Sometimes I go to exhibition openings but mostly I don’t; I’ve been to many in the past. Attending art exhibition opening is useful and fun to drink and talk with the artists and other people. However, I can only attend one or two openings in a day or night and the exhibition is sometimes difficult to see the art because of all the people.

Sometimes I see an exhibition and for a variety of reasons that may have nothing to do with the quality of the exhibition I don’t end up writing about it. I may try writing about it and fail to find the right words. Another story may be more news worthy and so another story never gets written. Sometimes a gallery is inexplicably closed when I visit so I never get to see the exhibition.

Today I went to East Richmond, photographed the aerosol art in around the train carpark and looked at most of the galleries on Albert St. I was delighted to see Tracy Potts exhibiting at Anita Traverso Gallery because she was one of the first artists that I reviewed in my first blog entry in my old blog. I am currently reading Will Self’s novel Great Apes so Lisa Roet’s latest exhibition at Karen Woodbury Gallery had additional resonances. (See Art Blart’s review of her opening). I talked with Daniel Doral at John Buckley Gallery and looked at the paintings by Gareth Sansom there.

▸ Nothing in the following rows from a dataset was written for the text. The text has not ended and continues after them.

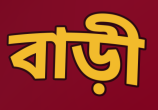
বাড়ী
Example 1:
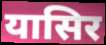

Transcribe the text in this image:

यासिर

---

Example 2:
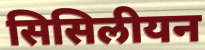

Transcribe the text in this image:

सिसिलीयन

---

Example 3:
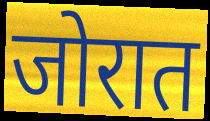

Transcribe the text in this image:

जोरात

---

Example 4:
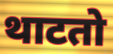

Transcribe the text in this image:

थाटतो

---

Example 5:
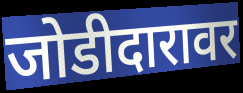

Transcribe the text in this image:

जोडीदारावर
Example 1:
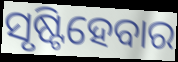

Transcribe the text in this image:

ସୃଷ୍ଟିହେବାର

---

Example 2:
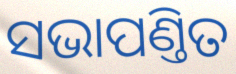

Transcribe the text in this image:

ସଭାପଣ୍ତିତ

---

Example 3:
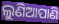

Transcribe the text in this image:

ଲୁଣିଆପାଣି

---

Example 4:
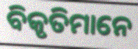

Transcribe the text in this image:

ବିକୃତିମାନେ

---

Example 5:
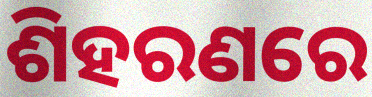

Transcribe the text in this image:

ଶିହରଣରେ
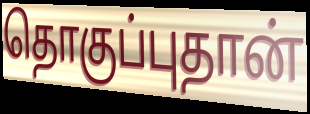
தொகுப்புதான்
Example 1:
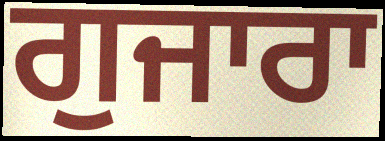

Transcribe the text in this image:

ਗੁਜਾਰਾ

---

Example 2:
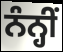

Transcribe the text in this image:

ਨੰਨ੍ਹੀਂ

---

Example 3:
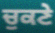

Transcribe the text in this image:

ਚੁਕਣੇ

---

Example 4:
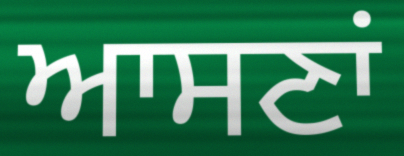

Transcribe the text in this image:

ਆਸਣਾਂ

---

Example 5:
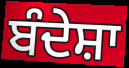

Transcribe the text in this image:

ਬੰਦੇਸ਼ਾ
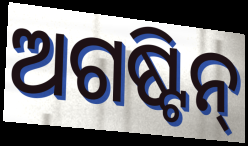
ଅଗଷ୍ଟିନ୍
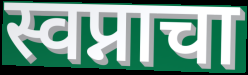
स्वप्नाचा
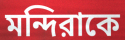
মন্দিরাকে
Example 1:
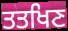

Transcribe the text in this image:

ਤਤਖਿਣ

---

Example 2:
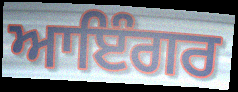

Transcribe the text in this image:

ਆਇੰਗਰ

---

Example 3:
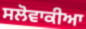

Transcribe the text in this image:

ਸਲੋਵਾਕੀਆ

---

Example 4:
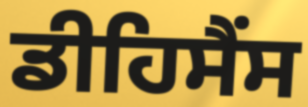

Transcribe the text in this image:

ਡੀਹਿਸੈਂਸ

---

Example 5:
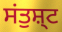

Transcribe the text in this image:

ਸਂਤੁਸ਼੍ਟ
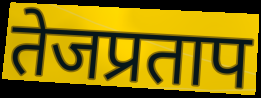
तेजप्रताप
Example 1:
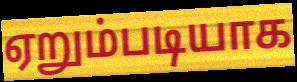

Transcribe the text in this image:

ஏறும்படியாக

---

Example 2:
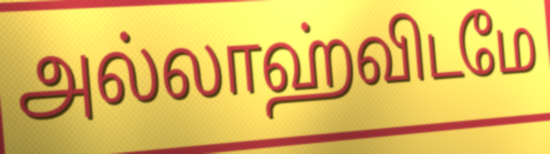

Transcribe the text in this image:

அல்லாஹ்விடமே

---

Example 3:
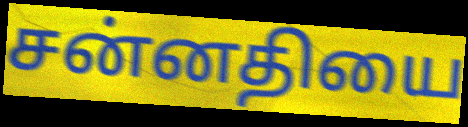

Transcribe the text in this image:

சன்னதியை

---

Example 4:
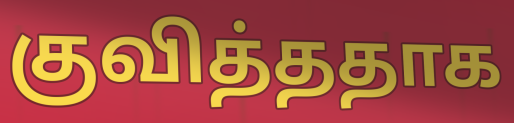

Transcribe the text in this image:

குவித்ததாக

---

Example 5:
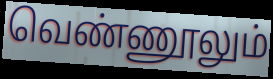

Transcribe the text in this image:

வெண்ணூலும்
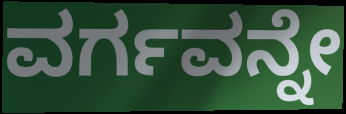
ವರ್ಗವನ್ನೇ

These maybe the only exhibitions that I get to see all week – I check my diary and the weekend is looking busy with family. I will have to do more research and writing before I publish anything about what I saw today.

These are some of the realities of art criticism.

The Yard

Yard Shows are one-night only art exhibitions at 696 held fortnightly from November to April. The fact that exhibitions openings are when most people come to galleries in Melbourne has been taken to its logical extreme – just the opening. And there are the other advantages of exhibition openings for the artist: the feedback and networking opportunities. This works at 696 because they are able to later rotate the work in the front shop space, so that people are still able to purchase the work after the show.

The Yard, 696, Brunswick

The Yard, 696, Brunswick

The Yard, the backyard at 696 is a small urban wonderland of defunct architecture, strange signs and street art. There is a small platform stage covered in astroturf to emphasise the gravel ground. And plenty of wall space to hang pictures.

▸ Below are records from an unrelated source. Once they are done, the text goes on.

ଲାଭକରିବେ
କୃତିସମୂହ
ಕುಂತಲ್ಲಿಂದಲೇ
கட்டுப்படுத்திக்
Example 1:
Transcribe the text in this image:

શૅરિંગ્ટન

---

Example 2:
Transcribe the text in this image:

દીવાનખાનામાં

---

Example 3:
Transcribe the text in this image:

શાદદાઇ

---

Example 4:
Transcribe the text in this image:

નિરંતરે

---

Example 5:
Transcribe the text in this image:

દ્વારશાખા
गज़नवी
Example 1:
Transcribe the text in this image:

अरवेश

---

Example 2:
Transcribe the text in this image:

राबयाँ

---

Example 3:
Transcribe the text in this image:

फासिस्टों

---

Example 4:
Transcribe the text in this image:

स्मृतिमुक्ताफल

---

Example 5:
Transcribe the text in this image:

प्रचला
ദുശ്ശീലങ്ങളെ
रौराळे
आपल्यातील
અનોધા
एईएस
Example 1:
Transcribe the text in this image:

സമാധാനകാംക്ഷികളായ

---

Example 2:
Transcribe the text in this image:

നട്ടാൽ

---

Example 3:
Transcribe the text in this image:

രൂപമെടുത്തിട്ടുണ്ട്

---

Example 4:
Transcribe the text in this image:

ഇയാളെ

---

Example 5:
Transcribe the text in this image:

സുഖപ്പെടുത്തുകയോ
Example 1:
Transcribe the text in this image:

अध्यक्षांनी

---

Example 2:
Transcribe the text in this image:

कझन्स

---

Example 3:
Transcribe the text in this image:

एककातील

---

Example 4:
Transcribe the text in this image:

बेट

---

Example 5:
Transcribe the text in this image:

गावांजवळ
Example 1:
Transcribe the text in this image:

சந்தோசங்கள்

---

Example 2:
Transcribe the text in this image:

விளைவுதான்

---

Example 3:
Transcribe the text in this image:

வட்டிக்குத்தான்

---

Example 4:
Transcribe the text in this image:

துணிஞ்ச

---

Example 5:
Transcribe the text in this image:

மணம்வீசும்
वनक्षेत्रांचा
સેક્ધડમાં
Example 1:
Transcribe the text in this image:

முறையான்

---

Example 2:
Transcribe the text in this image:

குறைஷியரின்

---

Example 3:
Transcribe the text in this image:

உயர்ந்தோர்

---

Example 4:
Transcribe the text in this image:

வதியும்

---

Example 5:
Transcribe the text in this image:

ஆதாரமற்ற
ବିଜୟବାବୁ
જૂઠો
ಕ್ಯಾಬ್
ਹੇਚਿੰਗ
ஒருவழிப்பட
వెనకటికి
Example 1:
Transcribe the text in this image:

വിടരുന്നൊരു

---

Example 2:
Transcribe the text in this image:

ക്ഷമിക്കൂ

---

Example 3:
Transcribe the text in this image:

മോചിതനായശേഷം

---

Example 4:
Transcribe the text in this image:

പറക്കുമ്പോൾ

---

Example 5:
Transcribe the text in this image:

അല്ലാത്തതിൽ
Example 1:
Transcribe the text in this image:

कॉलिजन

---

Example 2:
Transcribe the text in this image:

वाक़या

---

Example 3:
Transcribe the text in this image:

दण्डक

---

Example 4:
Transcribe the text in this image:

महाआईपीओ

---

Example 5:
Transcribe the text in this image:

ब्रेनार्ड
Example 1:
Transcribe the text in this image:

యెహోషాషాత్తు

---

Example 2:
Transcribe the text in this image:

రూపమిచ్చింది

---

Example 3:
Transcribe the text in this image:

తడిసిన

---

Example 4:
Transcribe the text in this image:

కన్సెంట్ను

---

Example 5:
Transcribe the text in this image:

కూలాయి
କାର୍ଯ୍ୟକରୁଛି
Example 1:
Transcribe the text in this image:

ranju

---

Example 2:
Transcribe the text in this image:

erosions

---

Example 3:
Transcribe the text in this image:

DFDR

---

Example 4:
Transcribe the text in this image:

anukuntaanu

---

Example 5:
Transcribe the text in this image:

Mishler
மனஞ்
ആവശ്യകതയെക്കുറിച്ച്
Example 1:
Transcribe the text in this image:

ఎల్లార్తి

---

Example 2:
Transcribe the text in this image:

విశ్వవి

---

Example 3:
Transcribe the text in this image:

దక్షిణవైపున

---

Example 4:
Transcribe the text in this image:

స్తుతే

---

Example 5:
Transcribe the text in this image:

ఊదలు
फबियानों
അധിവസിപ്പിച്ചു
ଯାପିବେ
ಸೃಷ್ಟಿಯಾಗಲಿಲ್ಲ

I’ve been to two show in the Yard this year. The first was the “Ill Rubber Ducky” show – “a character building experience”. For a young artist an exhibition can be a character building experience. For an aspiring character animation artist it has a double meaning. “Ill Rubber Ducky” is inspired by the lean angular figures of Peter Kunshik Chung’s animations. That night the art was being sold by a silent auction, a way of selling art that is becoming increasingly popular in Melbourne.

Ill Rubber Ducky

Ill Rubber Ducky

The second Yard show I went to was Clogged by studio mates Simon Gardam and Rhen Dodd. This time the art was hung inside 696 because it looked like it might rain. It didn’t rain and it was wonderful hanging out in the Yard having a beer and talking with some of Melbourne’s prominent street artists. Conversations that evening in the Yard were peppered with “Yair, Yair”. It reminded me that almost a century ago and half way around the world at the Cabaret Voltaire in Zurich the Romanian artists kept on saying “Da Da” (Yes Yes). The Yard has a great atmosphere.

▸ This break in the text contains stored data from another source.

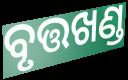
ବୃତ୍ତଖଣ୍ଡ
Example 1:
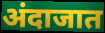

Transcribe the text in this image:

अंदाजात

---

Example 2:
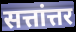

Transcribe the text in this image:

सत्तांत्तर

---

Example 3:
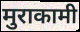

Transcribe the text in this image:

मुराकामी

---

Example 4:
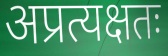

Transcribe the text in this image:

अप्रत्यक्षतः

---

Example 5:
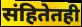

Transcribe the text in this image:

संहितेतही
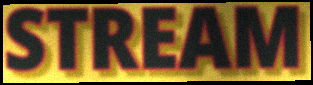
STREAM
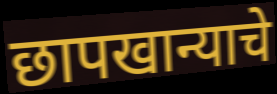
छापखान्याचे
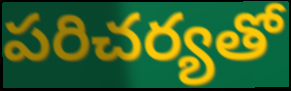
పరిచర్యతో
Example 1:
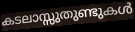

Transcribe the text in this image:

കടലാസ്സുതുണ്ടുകൾ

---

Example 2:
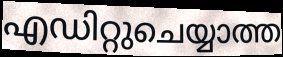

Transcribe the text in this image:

എഡിറ്റുചെയ്യാത്ത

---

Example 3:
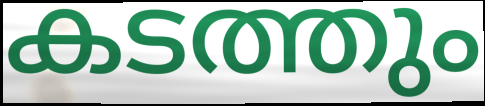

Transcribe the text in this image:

കടത്തും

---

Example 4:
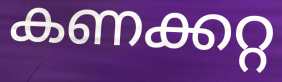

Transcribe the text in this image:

കണക്കറ്റ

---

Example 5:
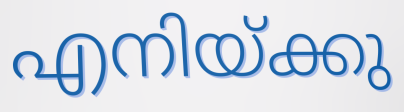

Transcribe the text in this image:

എനിയ്ക്കു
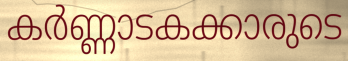
കർണ്ണാടകക്കാരുടെ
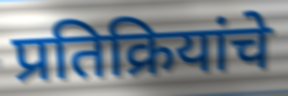
प्रतिक्रियांचे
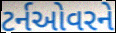
ટર્નઓવરને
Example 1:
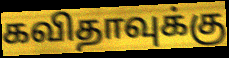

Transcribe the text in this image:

கவிதாவுக்கு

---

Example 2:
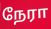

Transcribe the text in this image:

நேரா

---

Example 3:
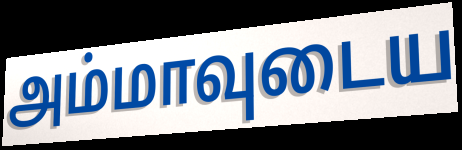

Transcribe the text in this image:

அம்மாவுடைய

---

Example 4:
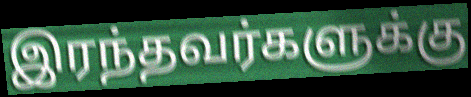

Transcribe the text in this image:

இரந்தவர்களுக்கு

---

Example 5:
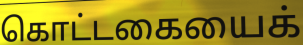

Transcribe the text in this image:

கொட்டகையைக்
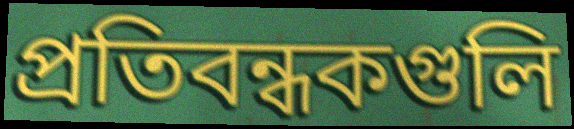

Simon Gardam and Rhen Dodd share a studio space in Hope St. but their styles are completely different. Dodd is a stencil artist whose work, notably the man sleeping on a park bench, can be seen on the streets. Gardam is a savage painter who wants to depict “thought processes rather than things”. Regardless of the vast differences in their styles Gardam and Dodd were exhibiting two collaborative works in the show.